Los alumnos le han salido respondones al maestro Bielsa. La temporada anterior el de Rosario perdió contra el Espanyol de Pochettino en Cornellà-El Prat (2-1) y no pasó del 3-3 en San Mamés, marcador idéntico al registrado en el presente curso en campo catalán. Más desalentador es el balance cuando ha compartido banda con Simeone: 2-1 (Liga 2011-12) y 4-0 (2012-13) en el Calderón y 3-0 en la final de la Europa League.
De los tres pupilos, es con Pochettino, que le catalogó como "un segundo padre", con quien Bielsa ha cultivado una relación más estrecha. Le reclutó personalmente para las categorías inferiores de Newell's cuando sólo tenía 14 años, en un episodio mil veces relatado que incluyó la irrupción en su domicilio a las tantas de la madrugada; le dirigió en el primer equipo del club de sus amores cuando salió vencedor del Apertura y del Clausura; le convocó por vez primera para la selección argentina en marzo del 99 y le volvió a tener a sus órdenes en su efímero paso por el Espanyol en la campaña 1998-99. El vínculo de Bielsa con Simeone en el pasado se limita a su etapa como seleccionador y tuvo su punto culminante en el decepcionante periplo por el Mundial de 2002, al que Argentina acudía entre las favoritas. Con Pellegrino, aparte de la mencionada temporada en el Vélez Sarsfield, está la anécdota de que ambos vinieron desde su país a trabajar a Barcelona en el verano del 98: el rosarino a conducir al Espanyol y el futbolista a engrosar las filas del club blaugrana, donde pese a salir campeón de Liga no cuajó.
entrenador 'vasco' Pellegrino fue vendido al Valencia al año siguiente, tránsito clave en su carrera. Javier Subirats, a la sazón secretario técnico de la entidad ché, no ha olvidado las cualidades tácticas de aquel espigado central que cumplió un lustro y se convirtió en la prolongación de Rafa Benítez sobre la hierba. En el mejor Valencia de la historia (dos títulos de Liga y dos subcampeonatos de Europa), nació una complicidad entre el emergente técnico madrileño y el defensa argentino que valió para que este fuera fichado por el Liverpool.

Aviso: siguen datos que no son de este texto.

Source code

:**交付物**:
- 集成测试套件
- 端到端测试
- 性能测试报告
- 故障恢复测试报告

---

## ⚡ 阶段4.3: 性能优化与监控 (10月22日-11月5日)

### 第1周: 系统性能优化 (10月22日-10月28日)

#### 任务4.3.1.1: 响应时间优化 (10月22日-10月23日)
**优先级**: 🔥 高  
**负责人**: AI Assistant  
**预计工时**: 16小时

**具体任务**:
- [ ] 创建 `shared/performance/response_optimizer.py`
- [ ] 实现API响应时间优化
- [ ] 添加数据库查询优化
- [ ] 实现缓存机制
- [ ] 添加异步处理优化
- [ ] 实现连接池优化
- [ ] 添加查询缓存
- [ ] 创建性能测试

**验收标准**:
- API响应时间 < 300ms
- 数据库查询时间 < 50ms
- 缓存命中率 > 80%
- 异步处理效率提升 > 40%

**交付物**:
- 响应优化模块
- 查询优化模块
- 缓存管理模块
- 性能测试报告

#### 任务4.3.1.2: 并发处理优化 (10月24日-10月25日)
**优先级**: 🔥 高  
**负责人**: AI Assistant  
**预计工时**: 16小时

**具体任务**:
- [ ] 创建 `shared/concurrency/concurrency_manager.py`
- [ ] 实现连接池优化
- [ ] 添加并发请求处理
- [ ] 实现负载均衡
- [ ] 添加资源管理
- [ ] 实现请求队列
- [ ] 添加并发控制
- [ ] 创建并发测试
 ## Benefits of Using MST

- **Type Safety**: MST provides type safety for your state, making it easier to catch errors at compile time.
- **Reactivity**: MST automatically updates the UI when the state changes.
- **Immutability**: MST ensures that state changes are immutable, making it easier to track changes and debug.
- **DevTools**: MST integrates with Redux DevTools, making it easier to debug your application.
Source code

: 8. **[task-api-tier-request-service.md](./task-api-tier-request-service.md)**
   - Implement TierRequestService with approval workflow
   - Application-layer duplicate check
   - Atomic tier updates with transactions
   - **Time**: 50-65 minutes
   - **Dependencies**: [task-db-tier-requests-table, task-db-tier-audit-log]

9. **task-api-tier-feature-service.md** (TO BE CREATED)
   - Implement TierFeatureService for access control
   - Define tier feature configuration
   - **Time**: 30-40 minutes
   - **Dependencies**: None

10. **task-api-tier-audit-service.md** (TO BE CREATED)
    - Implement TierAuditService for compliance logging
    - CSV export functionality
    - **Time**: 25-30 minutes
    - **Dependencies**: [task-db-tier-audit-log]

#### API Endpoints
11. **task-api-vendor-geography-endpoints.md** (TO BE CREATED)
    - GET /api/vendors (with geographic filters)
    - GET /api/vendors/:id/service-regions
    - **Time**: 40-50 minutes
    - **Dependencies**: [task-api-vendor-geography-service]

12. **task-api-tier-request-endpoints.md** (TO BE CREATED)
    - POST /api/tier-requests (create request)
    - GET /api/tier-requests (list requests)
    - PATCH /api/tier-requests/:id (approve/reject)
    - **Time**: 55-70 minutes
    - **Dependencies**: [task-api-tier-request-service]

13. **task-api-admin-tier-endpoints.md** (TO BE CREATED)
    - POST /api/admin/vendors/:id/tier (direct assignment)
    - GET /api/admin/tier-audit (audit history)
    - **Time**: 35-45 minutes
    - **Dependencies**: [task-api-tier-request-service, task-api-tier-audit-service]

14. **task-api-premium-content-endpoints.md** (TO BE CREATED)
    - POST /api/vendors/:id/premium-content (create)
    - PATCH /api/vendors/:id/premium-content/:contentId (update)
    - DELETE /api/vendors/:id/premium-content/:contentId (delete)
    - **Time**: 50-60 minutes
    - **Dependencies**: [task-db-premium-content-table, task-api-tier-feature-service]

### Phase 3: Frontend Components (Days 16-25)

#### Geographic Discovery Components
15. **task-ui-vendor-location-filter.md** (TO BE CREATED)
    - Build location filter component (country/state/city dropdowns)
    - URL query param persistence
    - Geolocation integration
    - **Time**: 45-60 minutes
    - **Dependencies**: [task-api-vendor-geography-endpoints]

"Fue un jugador con talento, dedicado, analítico, siempre muy positivo y con mentalidad de líder. Me lo lleve al Liverpool porque era la persona ideal para que transmitiese los conceptos tácticos". Benítez le fichó como futbolista y posteriormente le recuperó en calidad de ayudante para su exitosa estancia en Anfield. En medio, Pellegrino jugó su último año en el Alavés, periodo que aprovechó para sacar el título de entrenador en el Colegio Vasco, donde además entabló amistad con distintos entrenadores autóctonos que hoy trabajan en categorías inferiores, con algunos de los cuales tuvo el detalle de invitarles a viajar a Liverpool para que estudiasen la metodología de trabajo de Benítez.
Pellegrino se mantuvo junto a Benítez cuando este suplió a Mourinho en el Inter. Cubrió cinco meses en el Calcio, de donde ambos salieron despedidos justo tras conquistar el Mundial de Clubes. Allí se separaron y el destino ha querido que Pellegrino tenga su oportunidad para reivindicarse como entrenador en el mismo lugar donde Benítez subió a los altares. "Fue un privilegio estar con él, aprendí mucho, pero yo no soy Benítez, soy otra persona, un producto de mis vivencias". Subirats, desde la autoridad que le confiere su ojo clínico y su profundo conocimiento personal de ambos, está de acuerdo: "Tienen estilos diferentes".